From Odysseus, I started to say. But I held my tongue. No one would believe that. I was not certain that I believed it myself.
“I don’t know,” I said, letting him take it from my hand and examine it closely. “I have no memory beyond a week or so ago.”
Soon the other members of the guard were admiring it. They began to argue over its origin.
“That’s a Cretan dagger,” said one of the men. “See the way the hilt is curved. Cretan.”
“Pah! You don’t know what you’re talking about. Take a good look at the design on the hilt. You ever see a Cretan design that used flying cranes? Never!”
“All right, hawkeye, where’s it from, then?”
“Egypt.”
“Egypt? You’ve had too much wine!”
“It’s an Egyptian piece, I tell you.”
“So’s your mother.”
The men nearly came to blows. Pausanias and I had to push them apart and change the subject.
But the following night the armorer of the guardsmen asked to see my dagger. It was becoming famous, which worried me. I had always kept it hidden so that I could use it in an emergency when all else failed. If everyone knew about it, how could I use it as a surprise weapon?

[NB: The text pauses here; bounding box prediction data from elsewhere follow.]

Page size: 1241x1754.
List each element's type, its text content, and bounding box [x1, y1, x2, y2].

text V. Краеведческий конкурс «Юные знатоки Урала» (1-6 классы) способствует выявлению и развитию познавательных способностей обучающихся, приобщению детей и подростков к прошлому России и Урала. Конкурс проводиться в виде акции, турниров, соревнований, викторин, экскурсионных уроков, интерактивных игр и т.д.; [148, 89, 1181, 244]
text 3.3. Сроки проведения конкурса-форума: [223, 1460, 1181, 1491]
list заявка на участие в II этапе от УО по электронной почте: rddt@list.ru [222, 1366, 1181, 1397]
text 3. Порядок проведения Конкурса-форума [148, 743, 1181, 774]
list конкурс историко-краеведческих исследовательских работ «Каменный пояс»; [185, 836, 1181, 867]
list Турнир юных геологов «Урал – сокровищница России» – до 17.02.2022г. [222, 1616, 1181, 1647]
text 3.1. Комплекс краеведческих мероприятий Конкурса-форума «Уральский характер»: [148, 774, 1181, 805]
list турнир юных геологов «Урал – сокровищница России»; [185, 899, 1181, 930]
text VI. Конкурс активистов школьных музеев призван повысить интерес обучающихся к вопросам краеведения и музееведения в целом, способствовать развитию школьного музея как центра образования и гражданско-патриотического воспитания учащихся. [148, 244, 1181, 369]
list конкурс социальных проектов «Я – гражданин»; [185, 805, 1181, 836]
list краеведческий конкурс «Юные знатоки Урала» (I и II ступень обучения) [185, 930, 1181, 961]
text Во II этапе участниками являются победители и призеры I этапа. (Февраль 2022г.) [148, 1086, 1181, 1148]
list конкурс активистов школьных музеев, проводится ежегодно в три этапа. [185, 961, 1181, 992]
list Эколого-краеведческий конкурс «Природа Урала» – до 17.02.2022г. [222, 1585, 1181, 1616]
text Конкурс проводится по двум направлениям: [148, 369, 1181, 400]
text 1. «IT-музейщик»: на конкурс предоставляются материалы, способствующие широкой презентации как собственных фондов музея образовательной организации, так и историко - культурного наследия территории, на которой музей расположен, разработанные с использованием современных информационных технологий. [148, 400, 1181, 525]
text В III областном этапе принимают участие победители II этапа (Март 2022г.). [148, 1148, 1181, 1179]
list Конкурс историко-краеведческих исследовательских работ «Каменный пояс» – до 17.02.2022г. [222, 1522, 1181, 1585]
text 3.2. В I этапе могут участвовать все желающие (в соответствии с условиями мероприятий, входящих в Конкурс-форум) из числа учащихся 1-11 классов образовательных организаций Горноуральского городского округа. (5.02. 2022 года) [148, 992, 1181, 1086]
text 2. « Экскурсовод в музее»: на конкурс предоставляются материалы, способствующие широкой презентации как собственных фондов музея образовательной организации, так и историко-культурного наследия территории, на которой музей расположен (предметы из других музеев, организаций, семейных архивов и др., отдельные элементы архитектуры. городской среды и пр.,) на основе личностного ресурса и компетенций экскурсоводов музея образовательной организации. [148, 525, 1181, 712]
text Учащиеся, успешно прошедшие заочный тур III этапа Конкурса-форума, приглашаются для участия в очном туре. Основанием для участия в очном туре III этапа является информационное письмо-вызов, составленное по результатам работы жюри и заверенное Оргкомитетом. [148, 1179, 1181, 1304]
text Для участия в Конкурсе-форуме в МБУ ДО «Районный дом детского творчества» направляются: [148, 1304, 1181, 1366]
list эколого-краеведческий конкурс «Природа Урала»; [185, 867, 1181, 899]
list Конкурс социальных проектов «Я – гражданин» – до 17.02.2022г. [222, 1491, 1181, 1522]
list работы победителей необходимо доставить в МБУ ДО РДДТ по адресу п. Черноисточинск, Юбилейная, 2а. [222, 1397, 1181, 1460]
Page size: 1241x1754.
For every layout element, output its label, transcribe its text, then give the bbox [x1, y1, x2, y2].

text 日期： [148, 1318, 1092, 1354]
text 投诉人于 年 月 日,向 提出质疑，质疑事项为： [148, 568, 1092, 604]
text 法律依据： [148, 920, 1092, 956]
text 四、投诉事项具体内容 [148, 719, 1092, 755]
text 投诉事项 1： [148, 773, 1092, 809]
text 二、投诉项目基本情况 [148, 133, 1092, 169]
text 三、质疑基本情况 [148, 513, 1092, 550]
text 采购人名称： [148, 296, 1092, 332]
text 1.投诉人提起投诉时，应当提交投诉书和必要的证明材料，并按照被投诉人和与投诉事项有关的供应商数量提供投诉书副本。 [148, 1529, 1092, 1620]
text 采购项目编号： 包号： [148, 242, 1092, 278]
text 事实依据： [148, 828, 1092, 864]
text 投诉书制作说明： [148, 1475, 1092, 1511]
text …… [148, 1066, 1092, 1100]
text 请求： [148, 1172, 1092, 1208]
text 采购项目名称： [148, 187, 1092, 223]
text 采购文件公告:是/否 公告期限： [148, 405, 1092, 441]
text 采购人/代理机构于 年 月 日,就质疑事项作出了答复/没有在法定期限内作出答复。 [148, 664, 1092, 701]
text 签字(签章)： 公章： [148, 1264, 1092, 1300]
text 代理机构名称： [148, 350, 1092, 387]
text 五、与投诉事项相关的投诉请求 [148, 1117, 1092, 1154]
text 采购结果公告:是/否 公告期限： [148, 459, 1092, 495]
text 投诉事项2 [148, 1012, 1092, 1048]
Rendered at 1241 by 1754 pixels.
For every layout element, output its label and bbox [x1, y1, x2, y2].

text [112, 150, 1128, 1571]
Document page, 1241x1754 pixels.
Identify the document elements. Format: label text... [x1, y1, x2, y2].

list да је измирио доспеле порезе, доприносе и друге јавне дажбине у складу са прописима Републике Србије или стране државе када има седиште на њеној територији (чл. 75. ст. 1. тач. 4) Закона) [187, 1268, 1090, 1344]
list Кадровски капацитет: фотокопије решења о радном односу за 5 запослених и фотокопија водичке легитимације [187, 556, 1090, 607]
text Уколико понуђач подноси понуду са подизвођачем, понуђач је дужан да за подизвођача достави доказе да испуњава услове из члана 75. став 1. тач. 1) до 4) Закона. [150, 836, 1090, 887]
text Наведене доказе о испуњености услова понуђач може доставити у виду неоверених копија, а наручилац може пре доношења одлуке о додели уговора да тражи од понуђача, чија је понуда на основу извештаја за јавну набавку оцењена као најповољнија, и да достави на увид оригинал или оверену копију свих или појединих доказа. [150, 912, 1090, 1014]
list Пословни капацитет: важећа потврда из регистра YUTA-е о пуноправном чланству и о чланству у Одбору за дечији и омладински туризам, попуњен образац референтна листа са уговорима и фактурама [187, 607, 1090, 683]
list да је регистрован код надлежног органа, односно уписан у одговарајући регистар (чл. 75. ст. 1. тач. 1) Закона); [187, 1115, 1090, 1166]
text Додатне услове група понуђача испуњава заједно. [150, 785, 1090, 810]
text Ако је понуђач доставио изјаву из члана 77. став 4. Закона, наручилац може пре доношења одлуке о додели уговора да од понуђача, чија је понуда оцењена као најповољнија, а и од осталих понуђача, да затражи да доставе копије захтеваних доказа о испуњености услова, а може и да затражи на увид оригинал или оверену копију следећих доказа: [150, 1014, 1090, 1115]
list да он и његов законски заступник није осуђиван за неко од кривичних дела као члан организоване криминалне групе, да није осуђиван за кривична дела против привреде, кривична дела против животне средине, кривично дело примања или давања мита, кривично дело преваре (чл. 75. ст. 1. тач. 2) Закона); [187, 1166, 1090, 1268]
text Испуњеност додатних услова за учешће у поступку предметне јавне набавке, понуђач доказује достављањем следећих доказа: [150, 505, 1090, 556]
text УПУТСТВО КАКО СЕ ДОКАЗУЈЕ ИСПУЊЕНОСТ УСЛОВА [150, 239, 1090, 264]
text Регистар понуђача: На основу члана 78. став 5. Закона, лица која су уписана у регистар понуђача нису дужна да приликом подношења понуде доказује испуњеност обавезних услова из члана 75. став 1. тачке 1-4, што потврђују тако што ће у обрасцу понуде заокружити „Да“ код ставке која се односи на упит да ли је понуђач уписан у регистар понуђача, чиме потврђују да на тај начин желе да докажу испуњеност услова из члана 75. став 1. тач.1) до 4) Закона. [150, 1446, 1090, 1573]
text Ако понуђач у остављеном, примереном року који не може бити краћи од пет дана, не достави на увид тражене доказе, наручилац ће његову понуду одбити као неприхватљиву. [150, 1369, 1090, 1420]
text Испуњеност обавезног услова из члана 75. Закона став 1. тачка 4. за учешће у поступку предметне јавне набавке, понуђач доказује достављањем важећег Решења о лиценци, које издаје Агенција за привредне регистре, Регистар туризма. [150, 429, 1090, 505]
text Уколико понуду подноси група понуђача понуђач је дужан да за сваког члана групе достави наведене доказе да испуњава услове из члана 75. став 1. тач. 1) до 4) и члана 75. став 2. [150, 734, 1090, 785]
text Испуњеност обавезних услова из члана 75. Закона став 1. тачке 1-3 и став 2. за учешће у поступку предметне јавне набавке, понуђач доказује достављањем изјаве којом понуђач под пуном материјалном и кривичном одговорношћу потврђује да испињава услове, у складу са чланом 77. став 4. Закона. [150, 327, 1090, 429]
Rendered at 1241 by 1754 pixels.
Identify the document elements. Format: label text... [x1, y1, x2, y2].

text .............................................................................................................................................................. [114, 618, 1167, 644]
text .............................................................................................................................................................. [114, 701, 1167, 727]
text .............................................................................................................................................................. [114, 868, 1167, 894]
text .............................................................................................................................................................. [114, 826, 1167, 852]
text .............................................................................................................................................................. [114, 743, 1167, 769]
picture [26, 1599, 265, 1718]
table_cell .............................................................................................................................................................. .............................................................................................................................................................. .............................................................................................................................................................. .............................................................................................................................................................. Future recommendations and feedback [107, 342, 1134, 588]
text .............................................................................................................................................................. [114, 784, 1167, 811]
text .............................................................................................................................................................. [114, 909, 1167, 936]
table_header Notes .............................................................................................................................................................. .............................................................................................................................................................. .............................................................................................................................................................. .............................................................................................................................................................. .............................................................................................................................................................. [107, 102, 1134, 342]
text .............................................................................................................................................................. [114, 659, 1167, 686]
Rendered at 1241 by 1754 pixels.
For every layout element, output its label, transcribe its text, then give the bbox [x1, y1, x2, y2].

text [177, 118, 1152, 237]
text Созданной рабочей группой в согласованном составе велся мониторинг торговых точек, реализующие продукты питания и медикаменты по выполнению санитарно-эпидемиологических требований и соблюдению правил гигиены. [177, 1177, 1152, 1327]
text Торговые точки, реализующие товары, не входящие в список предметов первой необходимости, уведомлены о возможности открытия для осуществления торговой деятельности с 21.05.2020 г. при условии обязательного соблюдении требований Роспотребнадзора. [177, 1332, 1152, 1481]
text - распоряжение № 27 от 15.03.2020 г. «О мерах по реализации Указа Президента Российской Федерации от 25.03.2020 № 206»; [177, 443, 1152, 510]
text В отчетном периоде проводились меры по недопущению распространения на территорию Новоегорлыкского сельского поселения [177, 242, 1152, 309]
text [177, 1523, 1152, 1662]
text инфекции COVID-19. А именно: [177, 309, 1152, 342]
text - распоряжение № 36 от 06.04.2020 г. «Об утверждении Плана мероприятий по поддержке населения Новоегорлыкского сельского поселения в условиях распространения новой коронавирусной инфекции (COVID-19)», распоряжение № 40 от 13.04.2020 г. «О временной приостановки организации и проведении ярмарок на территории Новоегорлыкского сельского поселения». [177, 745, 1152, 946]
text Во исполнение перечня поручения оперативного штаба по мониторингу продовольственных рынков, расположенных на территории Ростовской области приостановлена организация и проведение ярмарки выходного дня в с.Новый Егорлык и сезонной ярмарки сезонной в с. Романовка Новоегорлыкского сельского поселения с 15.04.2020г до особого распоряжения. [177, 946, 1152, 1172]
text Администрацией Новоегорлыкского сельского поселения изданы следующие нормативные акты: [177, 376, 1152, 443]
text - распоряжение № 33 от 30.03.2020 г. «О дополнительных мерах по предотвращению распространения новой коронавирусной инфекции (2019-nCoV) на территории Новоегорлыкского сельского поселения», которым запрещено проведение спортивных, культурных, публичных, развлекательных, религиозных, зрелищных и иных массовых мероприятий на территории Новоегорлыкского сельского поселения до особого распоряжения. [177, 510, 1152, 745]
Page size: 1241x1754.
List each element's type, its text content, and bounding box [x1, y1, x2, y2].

“That blade,” said the armorer admiringly. “I’ve never seen work like that. Nobody makes an iron blade like that. It’s a damned work of art.”
The flying cranes were the symbol of the House of Odysseus, I knew. Somehow I had received that dagger from Odysseus, king of Ithaca, in the Achaian camp outside the walls of Troy.
A thousand years ago.
It could not be, yet I seemed to remember it. I could see in my mind’s eye those high thick walls and the single combats between heroes on the plain before the city. I could see valiant Hector and fiery Achilles and stout Agamemnon and wary Odysseus as clearly as if I were with them now.